Genentech announced Monday that the FDA has approved a randomized, double-blind, placebo-controlled phase 3 clinical trial in collaboration with the Biomedical Advanced Research and Development Authority (BARDA) to evaluate the safety and efficacy of intravenous Actemra (tocilizumab) plus standard of care in hospitalized adult patients with severe COVID-19 pneumonia.
Additionally, to further support U.S. COVID-19 response efforts, Genentech will provide 10,000 vials of Actemra to the U.S. Strategic National Stockpile for potential future use at the direction of the U.S. Department of Health and Human Services (HHS). The current U.S. supply of Actemra for approved indications is not expected to be impacted.

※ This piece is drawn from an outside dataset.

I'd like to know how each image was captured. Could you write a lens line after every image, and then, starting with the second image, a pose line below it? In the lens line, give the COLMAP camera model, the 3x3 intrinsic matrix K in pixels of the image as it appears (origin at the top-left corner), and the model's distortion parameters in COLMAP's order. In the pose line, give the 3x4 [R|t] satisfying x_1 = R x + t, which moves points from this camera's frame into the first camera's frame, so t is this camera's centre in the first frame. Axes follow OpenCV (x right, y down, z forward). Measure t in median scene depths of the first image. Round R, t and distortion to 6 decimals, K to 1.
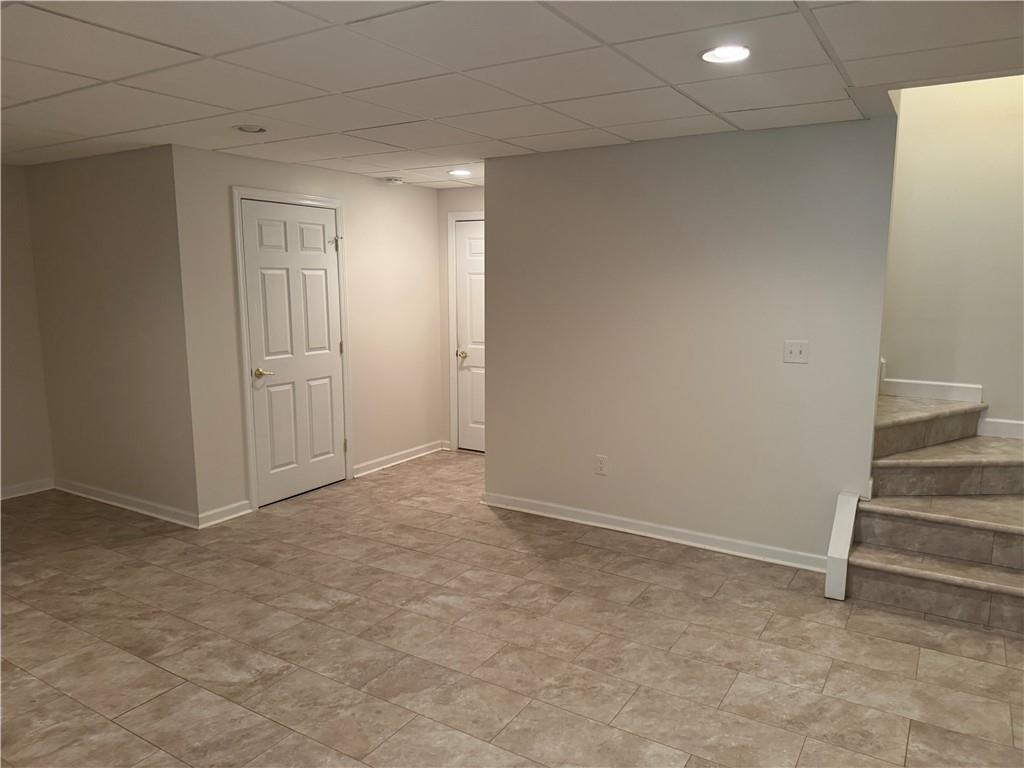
lens RADIAL K [[720.0, 0, 512.5], [0, 720.0, 382.5], [0, 0, 1]] dist [0.094520, -0.131122]
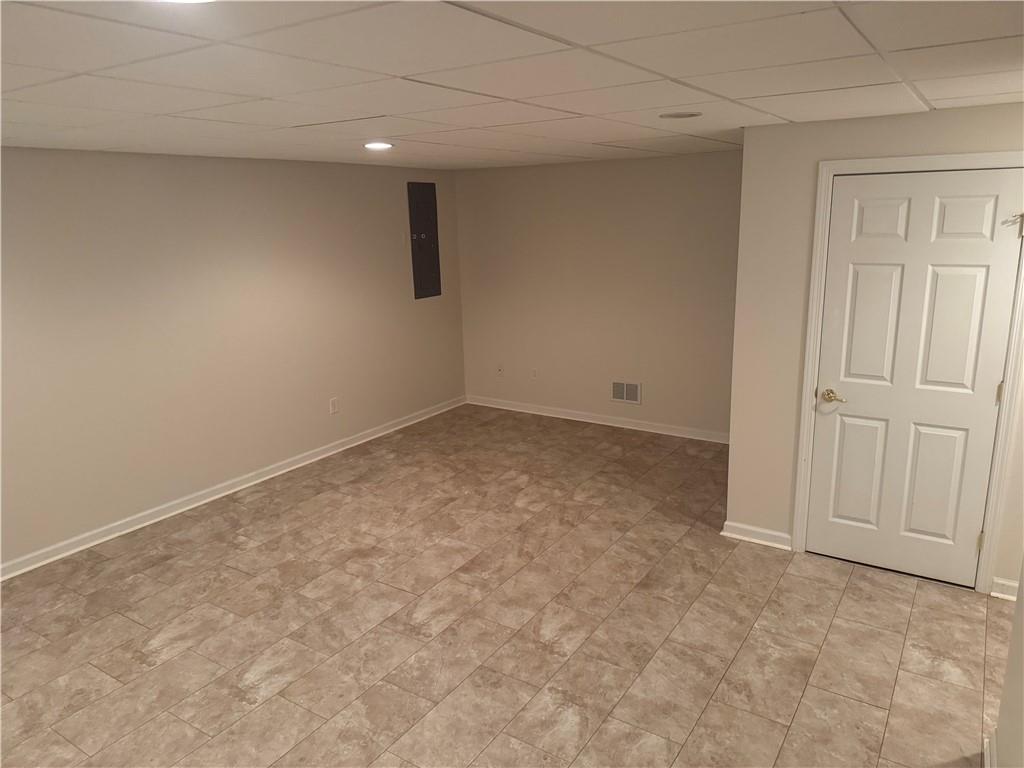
lens RADIAL K [[720.0, 0, 512.5], [0, 720.0, 382.5], [0, 0, 1]] dist [0.094520, -0.131122]
pose [[-0.024016, 0.231604, -0.972514, 0.495011], [-0.121896, 0.964857, 0.232791, -0.194479], [0.992252, 0.124137, 0.005059, 0.743112]]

Genentech has also been working with distributors to manage product supply to enable both Genentech and our distribution partners to quickly fill orders to meet patient needs.
“We thank the FDA for rapidly expediting the approval of this clinical trial to evaluate Actemra in critically ill patients suffering from pneumonia following coronavirus infection and we’re moving forward to enroll as quickly as possible,” Alexander Hardy, chief executive officer of Genentech, said in a company news release. “Conducting this clinical trial in partnership with BARDA and providing Actemra to support the national stockpile, through the efforts of Secretary Azar and HHS, are important examples of how the U.S. government, the biotechnology industry and healthcare communities are working together in response to this public health crisis.”
To date, several independent clinical trials have begun globally to explore the efficacy and safety of Actemra for the treatment of patients with COVID-19 pneumonia. However, this new trial is vital because there are no well-controlled studies and limited published evidence on the safety or efficacy of Actemra in the treatment of patients suffering from COVID-19. In addition, Actemra is not currently approved for this use by the FDA.
The primary and secondary endpoints of the clinical trial include clinical status, mortality, mechanical ventilation and intensive care unit (ICU) variables. Patients will be followed for 60 days post-randomization, and an interim analysis will be conducted to look for early evidence of efficacy.